Clara Schumann et Rebecca Clarke en Lundi Musical à l'Athénée avec Mark Padmore et le Julius Drake
Compagnons de route de longue date, les deux musiciens partagent un même amour de la musique et de la poésie, qui s'entend à chaque instant. Le programme ici proposé s’étend du Lied allemand de Robert et Clara Schumann aux mélodies françaises de Gabriel Fauré et Reynaldo Hahn, aux Songs anglaises également avec Benjamin Britten et Rebecca Clarke. Cette dernière, compositrice et altiste a écrit pour son instrument de nombreuses pages inspirées, son legs mélodique s’avère beaucoup moins exploré en France. Sa musique vocale fait toutefois un lien impressionnant entre les impressionnismes sonores ayant inspiré les deux côtés de la Manche, avec des vigueurs maritimes et certaines transparences de ton. The Sealman, sa plus célèbre mélodie, évoque de façon imagée et puissante la mort tragique d’une jeune femme entrainée dans les flots par un monstre marin, mi-homme mi-animal (la compositrice explore ici des mondes sombres et cruels). Tiger Tiger sur un texte particulièrement tourmenté de William Blake tranche également sur sa production (et au-delà) avec ses dissonances chromatiques et sa partie pour piano comme indépendante de la mélodie. Avec Clara Schumann et Lorelei en particulier, il est encore question de jeune fille trahie ou de nymphe du Rhin avec une musique magnifique et mélancolique qui puise aux racines du romantisme allemand. Avec les Cinq Lieder opus 40 de Robert Schumann sur des textes traduits en allemand par Adelbert von Chamisso -d’Hans Christian Andersen pour les quatre premiers, de Claude Charles Fauriel pour le cinquième-, l’auditeur aborde le thème de l’intime et de la sensibilité à fleur de peau sans toutefois perdre de vue le domaine de l’eau dans tous ses états.

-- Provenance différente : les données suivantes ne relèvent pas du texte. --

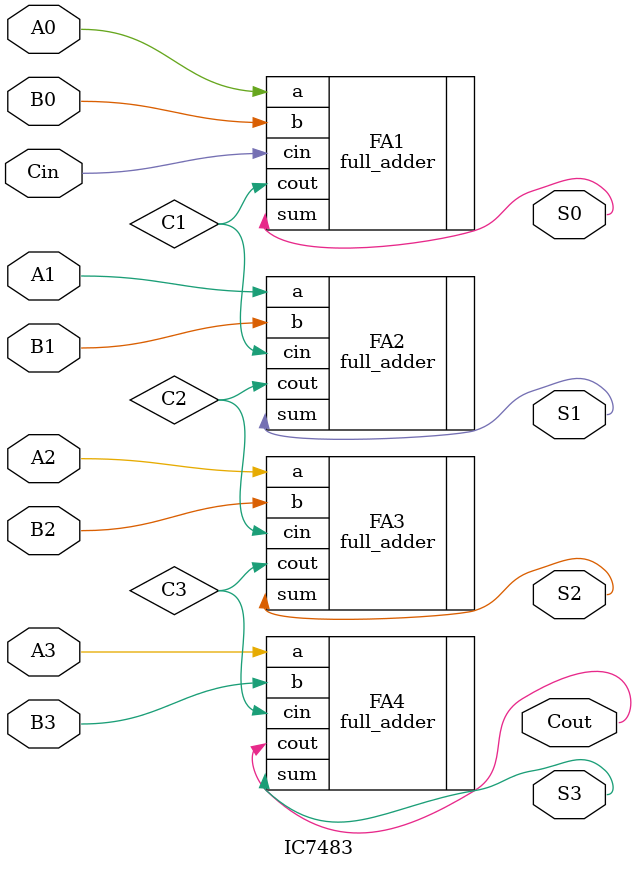
<source format=v>


module IC7483(
input A0,
input A1,
input A2,
input A3,
input B0,
input B1,
input B2,
input B3,
input Cin,
output S0,
output S1,
output S2,
output S3,
output Cout);
wire C1,C2,C3;
full_adder FA1(.a(A0), .b(B0), .cin(Cin), .sum(S0), .cout(C1));
full_adder FA2(.a(A1), .b(B1), .cin(C1), .sum(S1), .cout(C2));
full_adder FA3(.a(A2), .b(B2), .cin(C2), .sum(S2), .cout(C3));
full_adder FA4(.a(A3), .b(B3), .cin(C3), .sum(S3), .cout(Cout));
endmodule
</source>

Ténor anglais et interprète remarqué des Passions de Jean-Sébastien Bach, mélodiste célébré, Mark Padmore a désormais franchi le cap de la soixantaine. Si la voix demeure claire de timbre et souvent vaillante, elle révèle aussi les griffures opérées par le temps avec un soutien qui a tendance à se dérober sur les phrases longues, un moelleux moins affirmé et des sons fixes ou détimbrés dans l’aigu : pour les mélodies françaises de Gabriel Fauré (Mandoline et En Sourdine), mais aussi celles de Reynaldo Hahn (Chanson d’automne, En Sourdine également, et L’heure exquise), ce malgré un accent anglais bien canalisé qui n’affecte pas les poésies de Paul Verlaine. Le ton global ne déploie pas la maîtrise et l’immédiateté poétique dans le rendu. Par contre, dès que Mark Padmore aborde le cycle Winter Words de Benjamin Britten (composé en 1953 sur des textes de Thomas Hardy qui fleurent la passion et la singularité), l’interprète renoue avec ses racines. La voix retrouve alors des couleurs plus variées, sa largeur et surtout un mordant exact. L’émotion affleure au sein des huit mélodies du cycle avec parfois une note d’humour et de distance ("The Little Old Table"-La Vieille Petite Table ou, plus grave, "Before Life and After"-Avant et après la vie). Julius Drake apporte un soutien fort attentif à son partenaire, déployant une musicalité affirmée et un sens du toucher qui sied particulièrement à la voix. Le public du Théâtre de l’Athénée réserve un accueil très chaleureux aux deux interprètes qui font preuve d’une totale sincérité dans leur approche combinée.